Opinión

Caminando el camino: hacia Santiado de Compostela (II)

El camino hacia Santiago de Compostela es un mágico espacio sociológico con variedad de lecturas y significados, ya presentes en la alborada de la Edad Media. Se caminaba formando grupos, familias y compañeros. Se hacía bien a caballo, en mula, en lentos asnos y hasta se llegaba a alquilar los llamados “asinarios”: gremios de oficios que a veces abusaban de los caminantes extorsionando a los más ingenuos.

El peregrino se veía obligado a visitar los templos desperdigados por el camino y a participar, a modo de penitencia y devoción, y de forma voluntaria y temporal, en la edificación de puentes e iglesias que se iban levantando al borde o cercanos a la senda. El largo camino, los días de inclementes lluvias o frío, se hacía más llevadero con cantos en todas las lenguas, no menos en latín; himnos semilitúrgicos que se acompasaban a veces con el ritmo de los pasos del andante.

Así se constata en el 'Liber Sancti Jacobi': «En honor del sumo rey, creador de todo, veneremos jubilosos las grandezas de Santiago; con que se alegran los que habitan en la corte más alta y cuyos hechos gloriosos recuerdan la Iglesia». Abundaban los indigentes y se amonestaba contra borracheras, riñas y fornicaciones.

El lento y duro caminar tenía, pues, sus ratos de algarabía, de asueto y de intercambio de historietas y anécdotas.
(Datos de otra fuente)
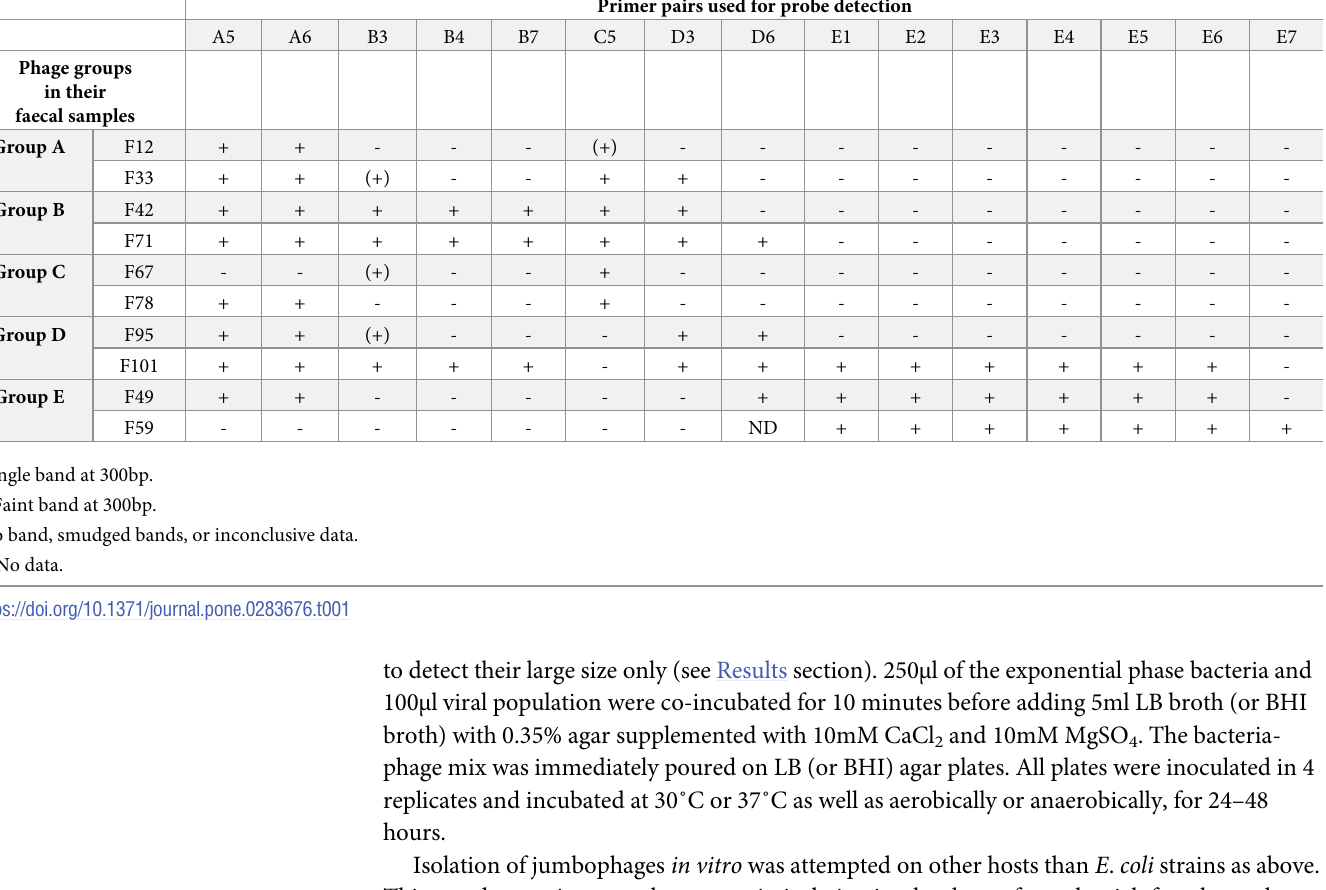
Table 1. Detection of assembled phage genomes in extracted viral population from each faecal sample by PCR amplification. Primer pairs used for probe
Eran los gratos momentos de refrigerio, de expansión y de descanso. Terminada la ruta, quedaba la memoria del largo tránsito, que fijó la moraleja: «Si alguno llega triste, regresa alegre» («Si tristis accedit quis, letus recedit»). El inicio iba marcado por un ritual simbólico, y no menos teológico, al que había de acceder el peregrino.

En el templo del inicio del camino el peregrino recibía su viaticum: un sombrero que lo protegiera contra las inclemencias del tiempo, una esclavina en forma de medio manto, una túnica corta y desceñida para facilitar el caminar, una bolsa o zurrón para guardar objetos o alimentos indispensables, una calabaza para el agua y un firme bordón lleno de imágenes.

El agudo Juan Ruiz, Arcipreste de Hita, en ese fastuoso 'Libro de buen amor', aconsejaba calzar «çapatos redondos e bien sobre solados» (con buenas sobresuelas); portar una gran talega sobre sus hombros («sus costados») donde guarde mendrugos («gallofas») y panecillos («bodigos»). Y «debajo del sobaco», el mejor objeto: una «calabaza bermeja más que pico de graja» en donde guarde el agua, ya que a veces, advierte este avispado Arcipreste, los romeros caminan sin tal ayuda.

Era el bordón el mágico talismán del peregrino con múltiples resonancias simbólicas. Servía de apoyo o cayado; simbolizaba la Trinidad; protegía de cualquier ataque y, sobre todo, de las tentaciones diabólicas. La palma, como símbolo del triunfo o del martirio, caracterizaba al peregrino (palmero) camino de Jerusalén; romero era el que caminaba hacia Roma. El que lo hacía hacia Santiago de Compostela era simplemente peregrino. Ante el altar mayor de la catedral compostelana contemplaban, allá, en lo alto, el bordón que le pertenecía y que hermanaba el cansino caminar con la llegada y con el objeto sagrado. El suyo como doble del otro.

La ascesis del largo caminar, «El caminar en peregrinación es cosa excelente, aunque penosa», advierte el 'Liber Sancti Jacobi' («Via peregrinalis res est obtima sed angusta»), lo fijó vívidamente la iconografía. Presentaba al peregrino, ya en su paso final, a las puertas de Paraíso. Tal recompensa pagaba con creces la fe mantenida a lo largo del penoso caminar hacia Compostela. Todos también, al final, peregrinos hacia un eterno más allá.